Document passage:
________

Print PageCarbon limitation of tree growth has been a fundamental assumption in understanding the carbon physiology of trees. Most models estimate carbon cycling in ecosystems implicitly assuming carbon limitation, and thus predict increased tree growth due to rising concentration of atmospheric CO2. However, growth responses under elevated CO2 depend on water and nutrient status, and some trees even fail to respond at all. These observations diverge from the model predictions, and suggest that other factors need to be considered. One potential factor is the sink regulation of photosynthesis because it allows for an adjustment of photosynthetic carbon gain according to sink demand. However, very little evidence exists to show that trees do posses the ability for sink regulation of photosynthesis. Here, we examine for this ability in trees by manipulating its source-sink relationship. In uniform age and single species stands at canopy closure, we girdled branches to reduce sink demand, and surrounded an untreated branch with girdled ones to increase sink demand. We then tracked the changes in leaf gas exchange measures.
Results/Conclusions
The girdled branches decreased photosynthesis by an average of 60%, and each untreated branch surrounded by girdled branches increased photosynthesis by an average of 12%. The treatments also changed the intercellular CO2 response curve of photosynthesis and stomatal conductance to water vapor. However, leaf dark respiration did not change under the treatments, suggesting that the carbon balance at leaf level was controlled mainly through the feedback regulation. These results show trees have the ability for sink regulation of photosynthesis. They do so through changes in photosynthetic capacity and stomatal behavior. Sink regulation of photosynthesis is therefore a possible factor that could help improve the predictions of carbon cycle models.

________

Raw data:
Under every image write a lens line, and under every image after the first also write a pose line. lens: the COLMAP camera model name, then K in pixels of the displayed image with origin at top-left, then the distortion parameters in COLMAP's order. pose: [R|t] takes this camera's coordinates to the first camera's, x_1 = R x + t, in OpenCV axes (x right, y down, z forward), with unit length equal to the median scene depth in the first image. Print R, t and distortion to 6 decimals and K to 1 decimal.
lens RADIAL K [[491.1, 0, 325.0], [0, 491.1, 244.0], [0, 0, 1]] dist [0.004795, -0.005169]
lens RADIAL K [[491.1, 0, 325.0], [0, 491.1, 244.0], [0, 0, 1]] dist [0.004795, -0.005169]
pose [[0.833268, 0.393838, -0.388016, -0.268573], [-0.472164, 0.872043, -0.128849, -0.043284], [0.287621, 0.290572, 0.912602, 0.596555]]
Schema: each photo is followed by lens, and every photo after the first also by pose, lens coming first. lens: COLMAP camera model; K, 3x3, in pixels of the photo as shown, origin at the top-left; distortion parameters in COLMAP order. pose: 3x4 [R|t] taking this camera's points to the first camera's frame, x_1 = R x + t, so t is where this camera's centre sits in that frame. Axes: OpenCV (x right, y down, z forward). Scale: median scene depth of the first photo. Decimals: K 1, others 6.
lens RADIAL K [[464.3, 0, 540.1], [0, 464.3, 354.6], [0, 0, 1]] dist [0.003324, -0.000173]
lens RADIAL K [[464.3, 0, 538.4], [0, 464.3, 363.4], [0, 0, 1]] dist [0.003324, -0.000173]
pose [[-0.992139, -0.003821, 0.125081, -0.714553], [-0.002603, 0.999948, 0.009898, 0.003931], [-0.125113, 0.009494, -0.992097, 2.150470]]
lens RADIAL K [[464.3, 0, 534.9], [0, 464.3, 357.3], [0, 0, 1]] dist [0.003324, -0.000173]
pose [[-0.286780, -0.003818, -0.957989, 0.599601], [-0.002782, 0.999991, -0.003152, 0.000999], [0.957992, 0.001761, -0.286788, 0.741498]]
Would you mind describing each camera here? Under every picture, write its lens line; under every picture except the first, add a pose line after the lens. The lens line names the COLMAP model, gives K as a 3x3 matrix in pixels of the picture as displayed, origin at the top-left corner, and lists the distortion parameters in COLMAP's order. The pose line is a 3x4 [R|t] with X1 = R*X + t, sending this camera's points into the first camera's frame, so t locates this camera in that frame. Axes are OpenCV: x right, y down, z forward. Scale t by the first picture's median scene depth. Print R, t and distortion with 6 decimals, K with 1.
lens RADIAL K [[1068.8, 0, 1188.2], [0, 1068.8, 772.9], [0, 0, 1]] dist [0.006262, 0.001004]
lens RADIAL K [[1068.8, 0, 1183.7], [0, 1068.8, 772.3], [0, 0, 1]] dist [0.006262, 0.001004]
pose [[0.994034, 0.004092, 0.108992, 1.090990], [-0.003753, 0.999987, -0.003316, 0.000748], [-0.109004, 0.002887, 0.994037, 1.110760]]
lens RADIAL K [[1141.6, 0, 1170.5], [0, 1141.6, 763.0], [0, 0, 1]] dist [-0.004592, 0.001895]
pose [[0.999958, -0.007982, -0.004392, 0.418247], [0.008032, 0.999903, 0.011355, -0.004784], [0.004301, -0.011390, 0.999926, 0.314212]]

________

Exercises:
A. In the abstract on tree photosynthesis, by what average percentage did photosynthesis fall in the girdled branches?
B. From the abstract on tree photosynthesis, extract the passage starting with "Results/Conclusions" and going on through "carbon cycle models.".
C. List every leaf measure whose response to the branch treatments is reported in the abstract on tree photosynthesis.
The records play no part in this work.

List of answers:
A. By an average of 60%.

B.
Results/Conclusions
The girdled branches decreased photosynthesis by an average of 60%, and each untreated branch surrounded by girdled branches increased photosynthesis by an average of 12%. The treatments also changed the intercellular CO2 response curve of photosynthesis and stomatal conductance to water vapor. However, leaf dark respiration did not change under the treatments, suggesting that the carbon balance at leaf level was controlled mainly through the feedback regulation. These results show trees have the ability for sink regulation of photosynthesis. They do so through changes in photosynthetic capacity and stomatal behavior. Sink regulation of photosynthesis is therefore a possible factor that could help improve the predictions of carbon cycle models.

C.
- Photosynthesis
- The intercellular CO2 response curve of photosynthesis
- Stomatal conductance to water vapor
- Leaf dark respiration